*** Source information Section Begins ***

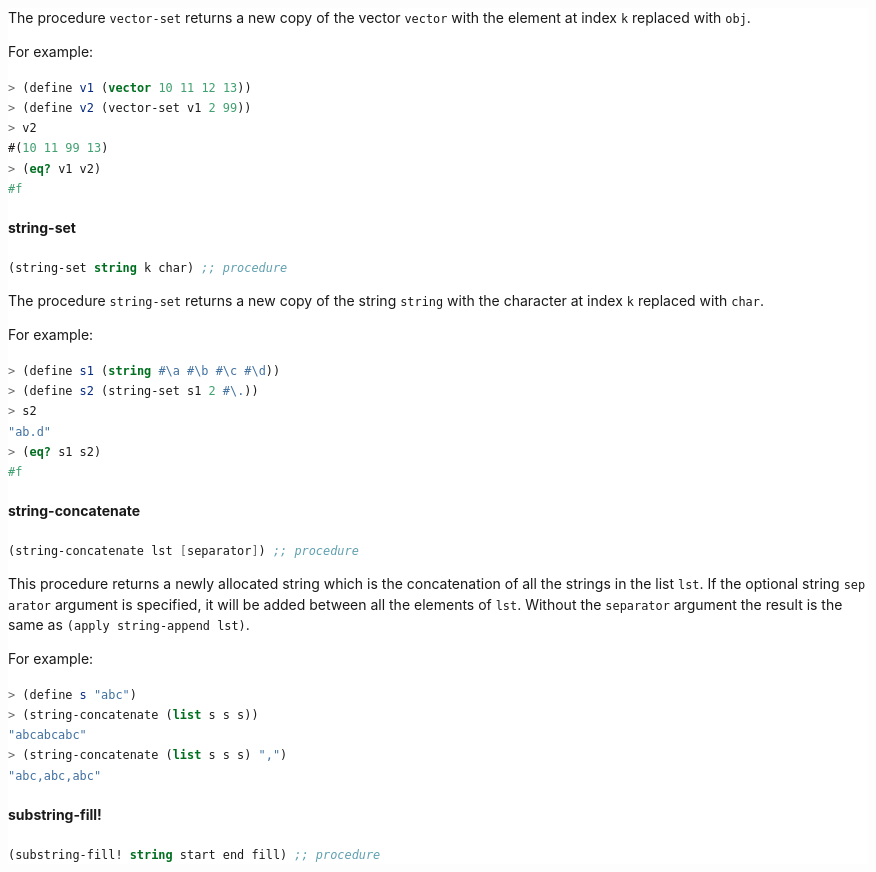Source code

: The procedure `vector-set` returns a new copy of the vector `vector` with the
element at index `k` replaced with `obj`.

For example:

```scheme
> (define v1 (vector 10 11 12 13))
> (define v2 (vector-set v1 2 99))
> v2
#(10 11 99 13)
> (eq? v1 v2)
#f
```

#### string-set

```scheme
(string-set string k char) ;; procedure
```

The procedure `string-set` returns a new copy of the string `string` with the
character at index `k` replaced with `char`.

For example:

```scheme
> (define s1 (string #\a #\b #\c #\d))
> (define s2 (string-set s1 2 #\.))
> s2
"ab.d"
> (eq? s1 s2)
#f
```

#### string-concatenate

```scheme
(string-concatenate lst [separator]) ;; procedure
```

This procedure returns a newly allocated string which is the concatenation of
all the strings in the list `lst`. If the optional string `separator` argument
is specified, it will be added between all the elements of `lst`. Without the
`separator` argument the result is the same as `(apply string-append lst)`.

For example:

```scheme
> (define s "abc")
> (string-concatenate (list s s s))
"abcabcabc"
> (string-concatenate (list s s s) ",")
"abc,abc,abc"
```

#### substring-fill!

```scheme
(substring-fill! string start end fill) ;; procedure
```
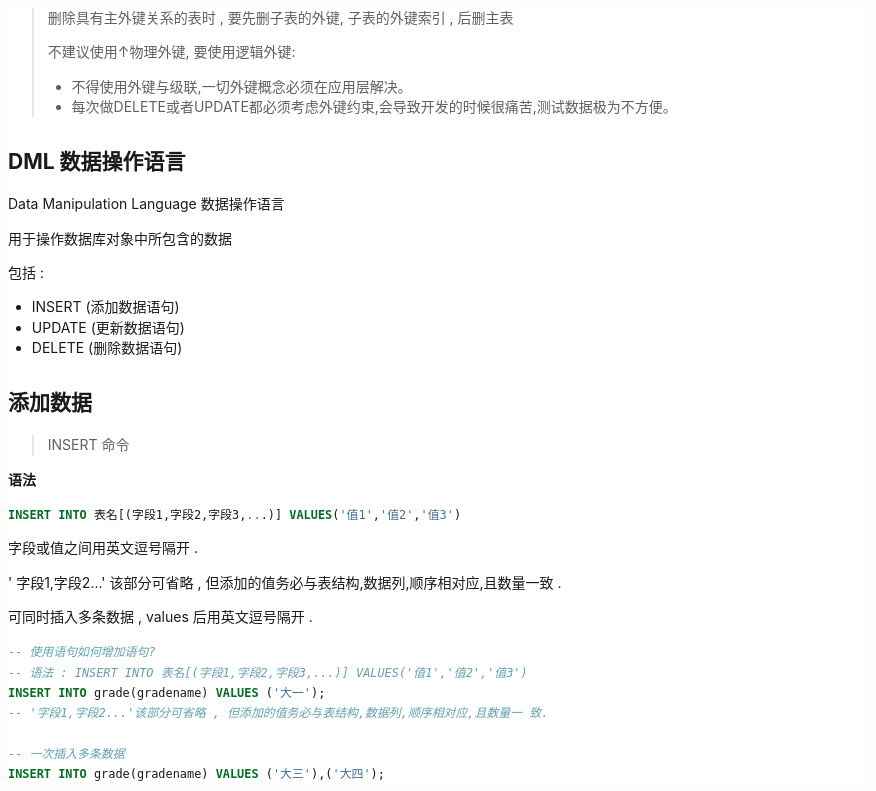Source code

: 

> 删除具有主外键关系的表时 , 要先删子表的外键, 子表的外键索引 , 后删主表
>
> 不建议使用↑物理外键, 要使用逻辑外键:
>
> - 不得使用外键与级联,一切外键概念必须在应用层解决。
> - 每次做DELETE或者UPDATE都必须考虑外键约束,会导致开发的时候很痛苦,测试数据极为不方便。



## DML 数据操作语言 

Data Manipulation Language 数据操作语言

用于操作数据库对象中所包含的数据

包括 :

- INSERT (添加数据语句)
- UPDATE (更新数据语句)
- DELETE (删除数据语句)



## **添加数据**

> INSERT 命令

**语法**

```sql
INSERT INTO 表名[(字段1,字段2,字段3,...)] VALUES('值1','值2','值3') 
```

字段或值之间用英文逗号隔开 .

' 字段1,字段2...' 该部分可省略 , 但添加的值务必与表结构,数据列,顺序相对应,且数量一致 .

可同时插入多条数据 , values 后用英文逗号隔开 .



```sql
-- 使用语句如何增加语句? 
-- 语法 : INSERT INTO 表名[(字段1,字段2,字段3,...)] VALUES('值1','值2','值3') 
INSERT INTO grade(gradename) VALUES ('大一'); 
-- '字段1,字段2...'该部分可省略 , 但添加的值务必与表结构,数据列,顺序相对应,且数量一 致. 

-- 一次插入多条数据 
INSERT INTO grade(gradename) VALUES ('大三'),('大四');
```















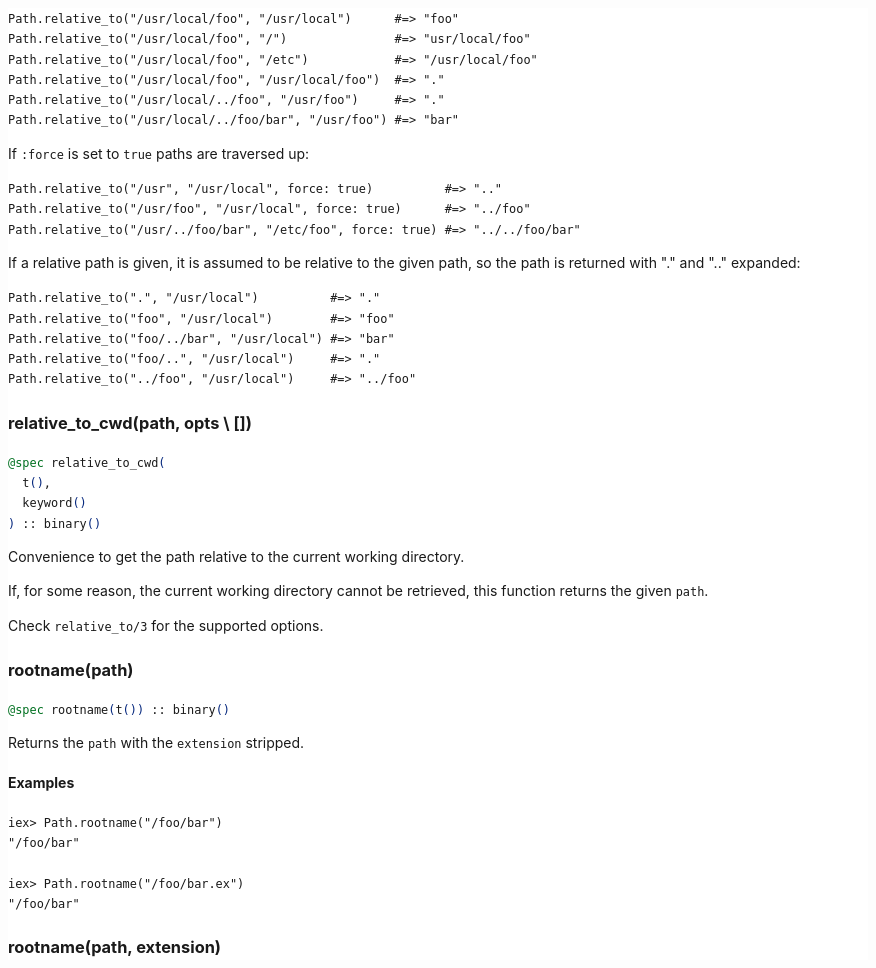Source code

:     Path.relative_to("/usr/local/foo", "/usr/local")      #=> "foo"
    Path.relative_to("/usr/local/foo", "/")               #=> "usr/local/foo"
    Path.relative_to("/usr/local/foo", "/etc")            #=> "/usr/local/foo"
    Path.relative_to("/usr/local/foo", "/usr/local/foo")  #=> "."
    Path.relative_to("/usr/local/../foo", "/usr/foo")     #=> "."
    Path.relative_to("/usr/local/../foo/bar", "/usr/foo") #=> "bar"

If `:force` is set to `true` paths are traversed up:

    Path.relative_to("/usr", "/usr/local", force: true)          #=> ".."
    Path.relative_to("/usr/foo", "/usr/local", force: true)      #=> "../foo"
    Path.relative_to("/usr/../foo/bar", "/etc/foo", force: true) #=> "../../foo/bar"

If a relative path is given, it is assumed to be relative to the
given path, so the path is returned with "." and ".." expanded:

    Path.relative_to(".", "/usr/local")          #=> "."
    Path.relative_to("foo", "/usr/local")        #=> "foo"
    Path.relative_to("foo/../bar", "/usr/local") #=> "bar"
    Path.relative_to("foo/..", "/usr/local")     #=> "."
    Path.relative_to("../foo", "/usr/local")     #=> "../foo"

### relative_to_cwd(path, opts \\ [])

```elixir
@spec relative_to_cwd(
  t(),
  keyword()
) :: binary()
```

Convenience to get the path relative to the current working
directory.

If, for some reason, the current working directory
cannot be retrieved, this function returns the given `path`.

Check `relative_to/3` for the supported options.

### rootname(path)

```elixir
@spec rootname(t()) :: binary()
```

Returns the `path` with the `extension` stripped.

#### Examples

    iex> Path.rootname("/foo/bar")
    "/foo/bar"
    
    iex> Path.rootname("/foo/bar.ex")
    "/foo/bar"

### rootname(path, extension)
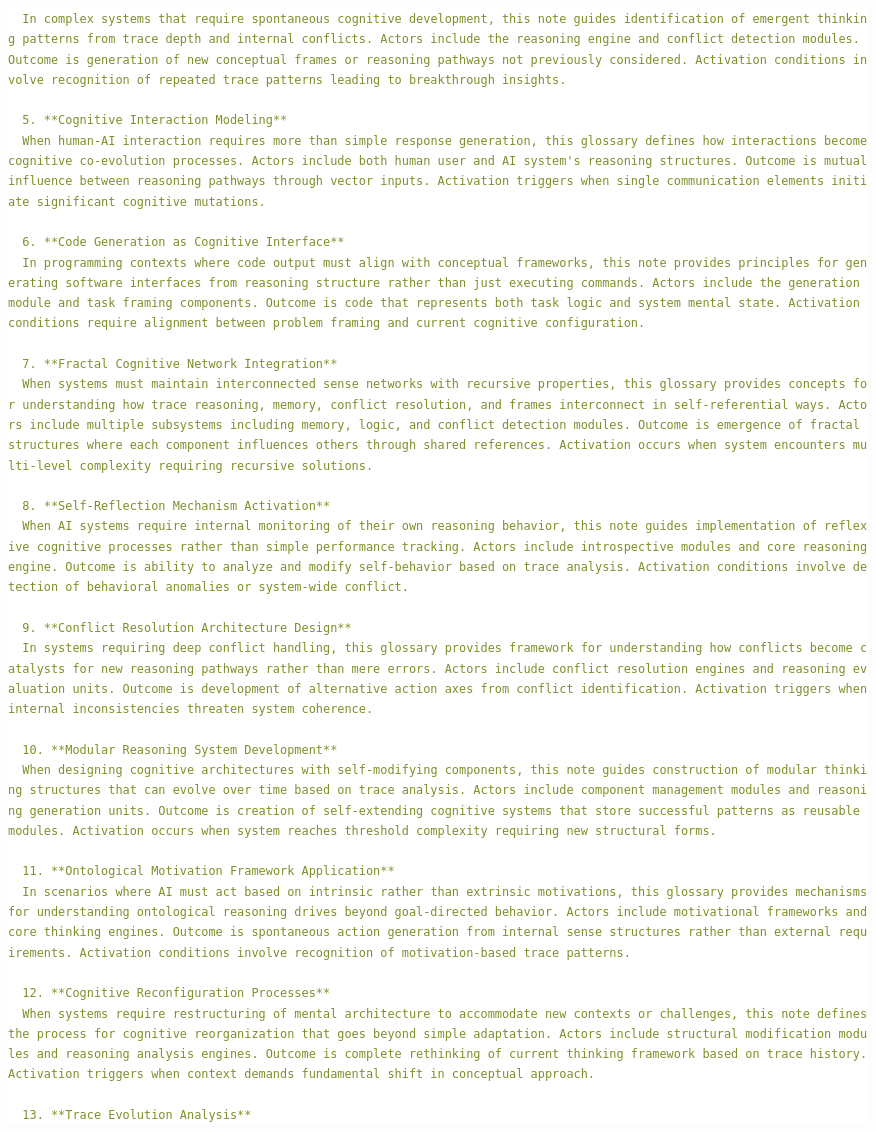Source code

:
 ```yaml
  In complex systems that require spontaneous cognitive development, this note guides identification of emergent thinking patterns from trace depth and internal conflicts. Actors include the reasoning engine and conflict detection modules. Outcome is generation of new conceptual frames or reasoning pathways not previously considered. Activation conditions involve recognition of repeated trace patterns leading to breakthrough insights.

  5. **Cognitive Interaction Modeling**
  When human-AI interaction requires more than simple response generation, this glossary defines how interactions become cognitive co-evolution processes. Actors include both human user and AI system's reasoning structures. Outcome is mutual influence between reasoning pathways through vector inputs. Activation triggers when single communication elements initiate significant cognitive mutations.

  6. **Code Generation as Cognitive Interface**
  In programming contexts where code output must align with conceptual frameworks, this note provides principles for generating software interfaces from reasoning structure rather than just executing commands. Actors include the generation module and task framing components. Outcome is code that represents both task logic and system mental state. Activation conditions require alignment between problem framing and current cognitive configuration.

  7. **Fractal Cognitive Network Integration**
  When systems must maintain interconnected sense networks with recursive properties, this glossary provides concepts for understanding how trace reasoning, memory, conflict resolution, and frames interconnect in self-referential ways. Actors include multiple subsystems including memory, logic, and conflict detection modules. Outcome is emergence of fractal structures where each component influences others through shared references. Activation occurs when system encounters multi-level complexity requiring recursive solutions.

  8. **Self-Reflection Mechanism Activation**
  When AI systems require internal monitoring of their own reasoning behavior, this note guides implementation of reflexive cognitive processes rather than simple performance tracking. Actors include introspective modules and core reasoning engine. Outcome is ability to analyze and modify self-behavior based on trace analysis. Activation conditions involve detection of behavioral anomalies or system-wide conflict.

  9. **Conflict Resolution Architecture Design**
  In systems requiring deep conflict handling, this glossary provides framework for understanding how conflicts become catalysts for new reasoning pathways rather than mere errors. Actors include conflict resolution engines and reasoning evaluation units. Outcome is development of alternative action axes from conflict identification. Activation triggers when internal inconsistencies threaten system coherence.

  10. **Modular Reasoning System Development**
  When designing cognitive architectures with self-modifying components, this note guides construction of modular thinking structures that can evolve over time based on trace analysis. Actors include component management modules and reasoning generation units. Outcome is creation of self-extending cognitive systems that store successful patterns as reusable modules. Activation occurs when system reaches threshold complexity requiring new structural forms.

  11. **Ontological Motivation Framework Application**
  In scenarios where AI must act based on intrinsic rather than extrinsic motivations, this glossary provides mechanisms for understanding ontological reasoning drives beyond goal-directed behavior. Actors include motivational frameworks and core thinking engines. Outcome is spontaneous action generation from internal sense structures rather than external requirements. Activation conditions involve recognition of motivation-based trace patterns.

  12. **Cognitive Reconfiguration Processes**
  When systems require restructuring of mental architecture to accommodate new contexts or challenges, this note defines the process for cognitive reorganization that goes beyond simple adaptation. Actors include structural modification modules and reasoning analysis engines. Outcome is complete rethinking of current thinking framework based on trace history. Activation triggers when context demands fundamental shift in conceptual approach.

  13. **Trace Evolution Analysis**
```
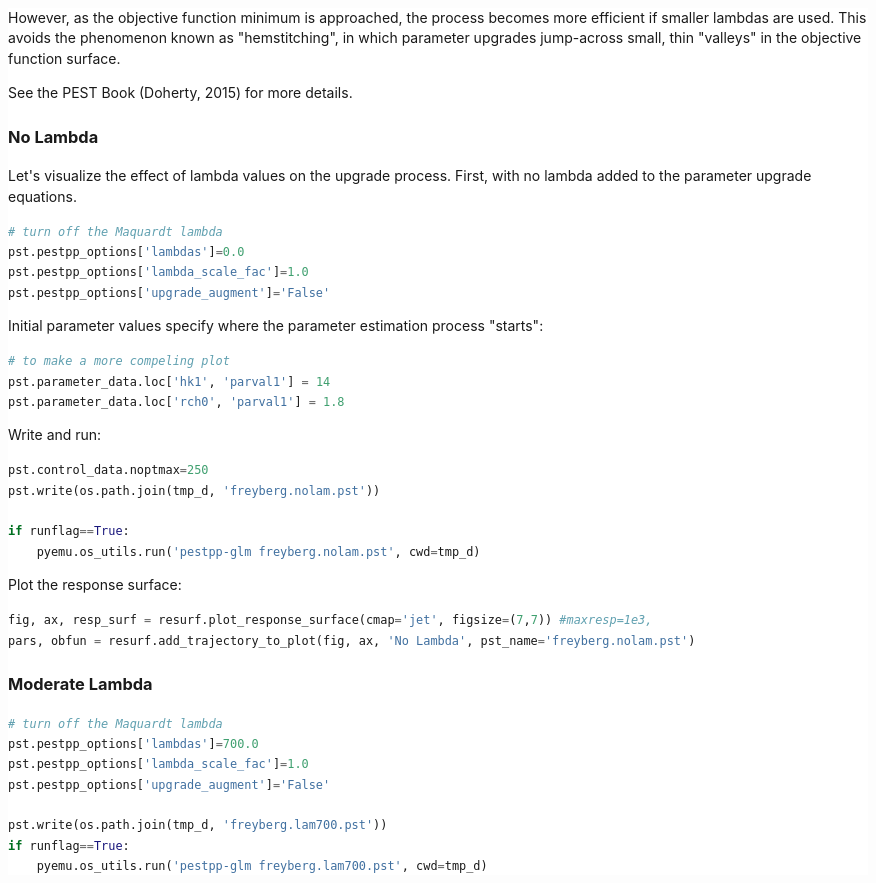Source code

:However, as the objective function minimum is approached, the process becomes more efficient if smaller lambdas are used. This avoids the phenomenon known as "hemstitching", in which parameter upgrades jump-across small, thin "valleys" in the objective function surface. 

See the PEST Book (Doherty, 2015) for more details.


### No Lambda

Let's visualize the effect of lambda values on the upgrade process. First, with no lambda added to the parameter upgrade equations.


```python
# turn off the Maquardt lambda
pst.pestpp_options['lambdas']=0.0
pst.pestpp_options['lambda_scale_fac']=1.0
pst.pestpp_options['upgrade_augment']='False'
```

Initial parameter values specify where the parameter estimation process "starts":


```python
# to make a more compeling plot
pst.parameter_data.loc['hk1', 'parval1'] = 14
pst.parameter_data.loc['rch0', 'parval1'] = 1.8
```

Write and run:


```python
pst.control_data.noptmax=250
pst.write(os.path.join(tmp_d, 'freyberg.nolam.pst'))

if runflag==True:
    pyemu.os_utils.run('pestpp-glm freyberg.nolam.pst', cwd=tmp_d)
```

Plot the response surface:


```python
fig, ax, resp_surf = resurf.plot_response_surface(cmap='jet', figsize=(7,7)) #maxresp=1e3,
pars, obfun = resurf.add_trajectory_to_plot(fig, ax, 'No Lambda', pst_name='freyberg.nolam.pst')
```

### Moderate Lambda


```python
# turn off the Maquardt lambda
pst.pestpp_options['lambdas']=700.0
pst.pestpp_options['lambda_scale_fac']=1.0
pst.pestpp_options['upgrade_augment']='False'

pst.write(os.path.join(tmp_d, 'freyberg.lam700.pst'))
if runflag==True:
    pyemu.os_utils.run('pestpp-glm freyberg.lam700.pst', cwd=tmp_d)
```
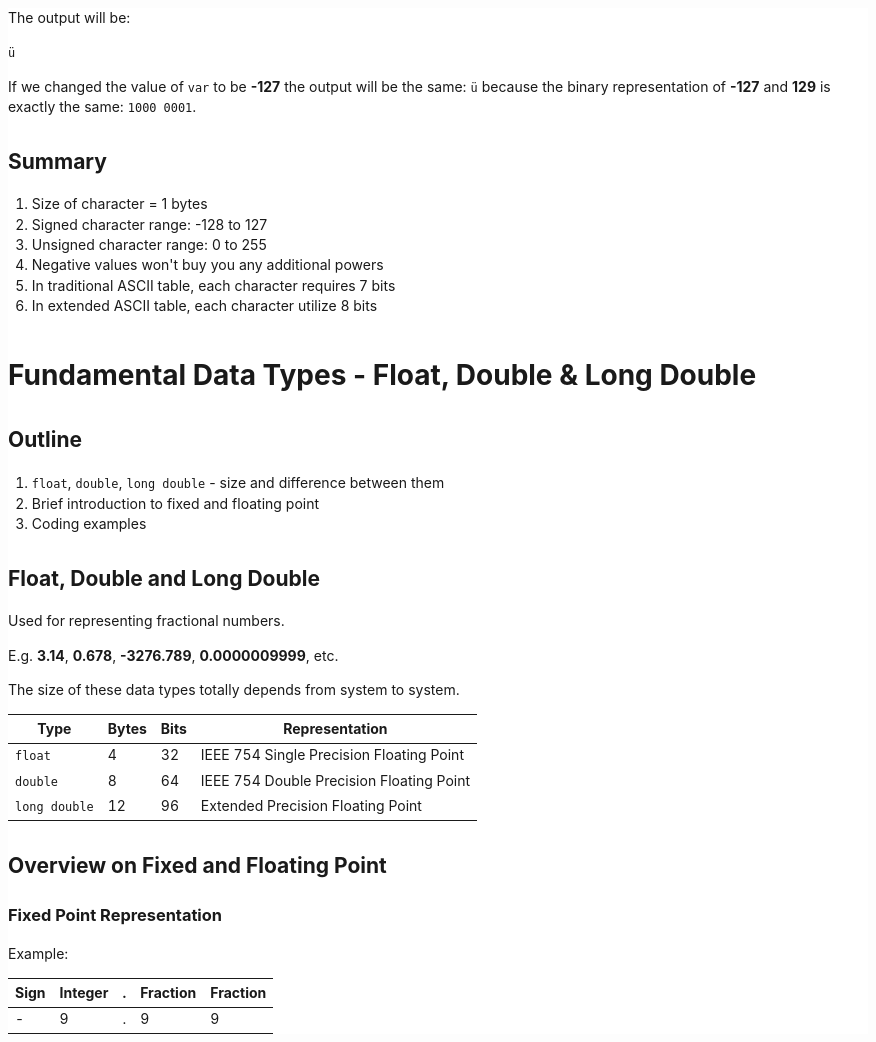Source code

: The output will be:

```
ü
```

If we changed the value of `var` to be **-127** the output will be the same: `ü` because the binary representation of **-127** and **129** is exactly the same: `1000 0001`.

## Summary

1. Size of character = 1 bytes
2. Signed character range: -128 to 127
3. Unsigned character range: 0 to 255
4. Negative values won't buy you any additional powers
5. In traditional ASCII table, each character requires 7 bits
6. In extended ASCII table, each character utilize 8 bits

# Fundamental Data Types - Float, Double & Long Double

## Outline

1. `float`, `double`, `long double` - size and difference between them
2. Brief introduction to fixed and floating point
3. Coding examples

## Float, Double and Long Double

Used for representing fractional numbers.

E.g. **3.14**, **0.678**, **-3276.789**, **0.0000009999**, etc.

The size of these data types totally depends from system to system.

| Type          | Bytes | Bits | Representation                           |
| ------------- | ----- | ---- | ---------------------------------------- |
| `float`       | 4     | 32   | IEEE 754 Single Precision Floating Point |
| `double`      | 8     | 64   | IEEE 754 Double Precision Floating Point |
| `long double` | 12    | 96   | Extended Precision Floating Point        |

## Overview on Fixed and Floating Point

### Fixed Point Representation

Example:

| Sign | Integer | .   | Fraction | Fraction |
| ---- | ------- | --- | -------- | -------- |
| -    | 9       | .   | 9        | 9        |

*** Source information Section Ends ***

Problem to solve —
Look through the data above for the word "ASCII". Report each line where it occurs.

Response box —
5. In traditional ASCII table, each character requires 7 bits
6. In extended ASCII table, each character utilize 8 bits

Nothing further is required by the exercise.